Let's say you have 2 relatively large arrays a
and b
. You could use broadcasting to do a dot
product:
a = np.random.normal(size=(1000, 300))
b = a*2
ref = a.dot(b.T)
res = (a[:,None,:]*b[None,:,:]).sum(2)
np.allclose(ref, res)
# True
timeit -n 1 -r 5 a.dot(b.T)
# 17.6 ms
timeit -n 1 -r 5 (a[:,None,:]*b[None,:,:]).sum(2)
# 1.83 s
Performance difference is roughly 2 orders of magnitude, even larger for bigger arrays.
np.dot
is much faster because it uses specialized libraries, but also because it does not store in memory the full temporal array a[:,None,:]*b[None,:,:]
np.dot
always does a multiplication and then a sum-reduction.

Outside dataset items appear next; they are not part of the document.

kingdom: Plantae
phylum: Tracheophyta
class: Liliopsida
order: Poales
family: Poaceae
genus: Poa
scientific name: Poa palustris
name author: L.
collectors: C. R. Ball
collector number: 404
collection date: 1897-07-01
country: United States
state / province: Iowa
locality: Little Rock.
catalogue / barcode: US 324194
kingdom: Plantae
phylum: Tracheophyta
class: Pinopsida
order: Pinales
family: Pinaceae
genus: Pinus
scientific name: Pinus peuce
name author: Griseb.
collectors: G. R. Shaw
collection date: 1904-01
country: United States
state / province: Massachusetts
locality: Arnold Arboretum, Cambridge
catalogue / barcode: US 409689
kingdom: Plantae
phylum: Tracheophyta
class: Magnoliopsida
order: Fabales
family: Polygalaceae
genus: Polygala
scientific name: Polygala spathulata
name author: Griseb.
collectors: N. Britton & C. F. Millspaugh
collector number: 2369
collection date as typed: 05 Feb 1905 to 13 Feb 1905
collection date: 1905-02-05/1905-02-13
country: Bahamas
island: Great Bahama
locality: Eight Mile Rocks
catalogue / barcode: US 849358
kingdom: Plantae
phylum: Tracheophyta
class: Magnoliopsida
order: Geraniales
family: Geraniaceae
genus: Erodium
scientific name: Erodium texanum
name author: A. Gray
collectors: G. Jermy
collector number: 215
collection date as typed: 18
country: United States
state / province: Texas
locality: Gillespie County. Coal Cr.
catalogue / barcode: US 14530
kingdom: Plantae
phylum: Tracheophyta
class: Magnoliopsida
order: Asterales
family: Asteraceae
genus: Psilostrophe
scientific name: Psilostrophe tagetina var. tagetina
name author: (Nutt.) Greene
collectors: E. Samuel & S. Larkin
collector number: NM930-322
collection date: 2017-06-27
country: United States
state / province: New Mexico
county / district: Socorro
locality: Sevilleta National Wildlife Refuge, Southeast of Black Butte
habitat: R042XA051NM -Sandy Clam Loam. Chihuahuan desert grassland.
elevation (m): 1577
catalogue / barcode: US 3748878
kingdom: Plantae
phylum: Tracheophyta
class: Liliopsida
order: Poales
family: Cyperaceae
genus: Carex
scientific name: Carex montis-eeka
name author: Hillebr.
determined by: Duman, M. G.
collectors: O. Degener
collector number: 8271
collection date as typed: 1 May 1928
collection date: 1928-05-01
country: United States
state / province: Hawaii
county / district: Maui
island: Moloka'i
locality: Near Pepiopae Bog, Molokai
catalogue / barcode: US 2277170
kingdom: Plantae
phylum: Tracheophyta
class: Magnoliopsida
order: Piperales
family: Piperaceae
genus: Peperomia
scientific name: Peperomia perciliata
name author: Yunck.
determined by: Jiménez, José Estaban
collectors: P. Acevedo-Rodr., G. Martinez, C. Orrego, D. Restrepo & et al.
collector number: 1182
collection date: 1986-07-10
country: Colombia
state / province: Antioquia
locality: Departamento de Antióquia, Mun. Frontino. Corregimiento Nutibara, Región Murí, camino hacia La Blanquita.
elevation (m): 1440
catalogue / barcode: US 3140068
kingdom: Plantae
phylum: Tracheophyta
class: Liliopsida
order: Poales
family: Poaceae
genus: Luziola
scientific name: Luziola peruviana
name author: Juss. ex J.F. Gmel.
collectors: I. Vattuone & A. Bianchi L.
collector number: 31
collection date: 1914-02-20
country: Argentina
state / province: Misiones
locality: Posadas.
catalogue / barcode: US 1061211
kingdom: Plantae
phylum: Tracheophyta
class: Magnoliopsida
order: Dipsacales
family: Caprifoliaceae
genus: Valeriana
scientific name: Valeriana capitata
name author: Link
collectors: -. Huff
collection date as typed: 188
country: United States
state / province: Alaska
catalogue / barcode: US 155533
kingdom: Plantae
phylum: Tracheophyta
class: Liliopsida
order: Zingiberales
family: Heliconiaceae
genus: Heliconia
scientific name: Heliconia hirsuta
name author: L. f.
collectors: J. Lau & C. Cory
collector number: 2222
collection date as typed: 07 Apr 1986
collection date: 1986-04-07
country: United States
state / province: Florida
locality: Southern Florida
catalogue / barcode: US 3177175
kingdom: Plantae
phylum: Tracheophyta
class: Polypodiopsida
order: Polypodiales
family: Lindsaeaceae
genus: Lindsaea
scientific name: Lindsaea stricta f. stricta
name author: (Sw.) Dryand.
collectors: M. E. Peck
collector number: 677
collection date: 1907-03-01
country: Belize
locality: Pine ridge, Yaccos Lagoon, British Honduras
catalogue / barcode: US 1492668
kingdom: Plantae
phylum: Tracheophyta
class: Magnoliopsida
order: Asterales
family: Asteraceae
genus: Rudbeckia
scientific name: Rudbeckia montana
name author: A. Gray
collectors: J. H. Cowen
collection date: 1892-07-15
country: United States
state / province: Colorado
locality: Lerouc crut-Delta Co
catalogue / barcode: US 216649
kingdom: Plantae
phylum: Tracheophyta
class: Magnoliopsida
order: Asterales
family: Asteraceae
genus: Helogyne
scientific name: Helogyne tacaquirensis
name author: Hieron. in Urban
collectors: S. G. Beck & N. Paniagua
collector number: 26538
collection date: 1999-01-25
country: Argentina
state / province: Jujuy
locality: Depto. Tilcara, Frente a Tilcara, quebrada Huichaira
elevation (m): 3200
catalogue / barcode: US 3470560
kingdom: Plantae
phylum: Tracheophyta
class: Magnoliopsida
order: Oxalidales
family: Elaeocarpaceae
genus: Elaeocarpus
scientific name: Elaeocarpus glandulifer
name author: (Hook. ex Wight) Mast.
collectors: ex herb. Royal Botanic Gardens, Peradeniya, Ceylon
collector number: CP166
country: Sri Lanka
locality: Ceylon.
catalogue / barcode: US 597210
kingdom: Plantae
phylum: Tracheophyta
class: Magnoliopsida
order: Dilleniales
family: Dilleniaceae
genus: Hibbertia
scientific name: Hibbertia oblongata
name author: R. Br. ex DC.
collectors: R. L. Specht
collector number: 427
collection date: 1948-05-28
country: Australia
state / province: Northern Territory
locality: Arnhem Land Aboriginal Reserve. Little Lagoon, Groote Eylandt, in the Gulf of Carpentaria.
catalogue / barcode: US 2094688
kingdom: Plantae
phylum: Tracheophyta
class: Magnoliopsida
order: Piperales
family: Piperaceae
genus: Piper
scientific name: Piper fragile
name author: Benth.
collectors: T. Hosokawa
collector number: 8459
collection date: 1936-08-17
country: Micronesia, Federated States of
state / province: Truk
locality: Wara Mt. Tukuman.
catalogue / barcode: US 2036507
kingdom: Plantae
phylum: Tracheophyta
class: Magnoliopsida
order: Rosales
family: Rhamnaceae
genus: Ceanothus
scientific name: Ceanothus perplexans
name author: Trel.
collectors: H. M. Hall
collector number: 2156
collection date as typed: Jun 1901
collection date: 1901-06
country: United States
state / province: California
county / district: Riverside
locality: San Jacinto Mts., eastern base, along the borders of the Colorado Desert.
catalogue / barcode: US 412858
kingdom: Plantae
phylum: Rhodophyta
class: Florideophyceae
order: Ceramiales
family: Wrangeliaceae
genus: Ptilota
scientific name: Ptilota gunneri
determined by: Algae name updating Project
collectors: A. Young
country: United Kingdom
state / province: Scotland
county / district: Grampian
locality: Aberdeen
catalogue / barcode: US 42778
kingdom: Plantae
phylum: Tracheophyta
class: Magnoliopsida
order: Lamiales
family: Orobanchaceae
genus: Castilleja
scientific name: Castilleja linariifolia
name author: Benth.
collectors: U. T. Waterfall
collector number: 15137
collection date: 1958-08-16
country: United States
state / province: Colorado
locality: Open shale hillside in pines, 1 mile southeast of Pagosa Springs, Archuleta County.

I wonder if it would be possible to replace the multiplication operation by any other elementwise operatio (like np.maximum
, ==
, np.power
...) and the sum-reduction by other reduction operation like np.max
. I know this would have niche real-world applications, but I think it could be useful in some cases.
I have tried using numexpr
, but it has limited support for funcs and dtypes.
I have also tried creating an array with dype=object
, with custom multiplication and sum methods, but then you are not dealing with contiguous chunks of memory anymore.
Is there any effective way to accomplish this in numpy?
Ideally some function whith synthax: np.custom_dot(a,b, elementwise_func=my_func, redux_func=my_other_func)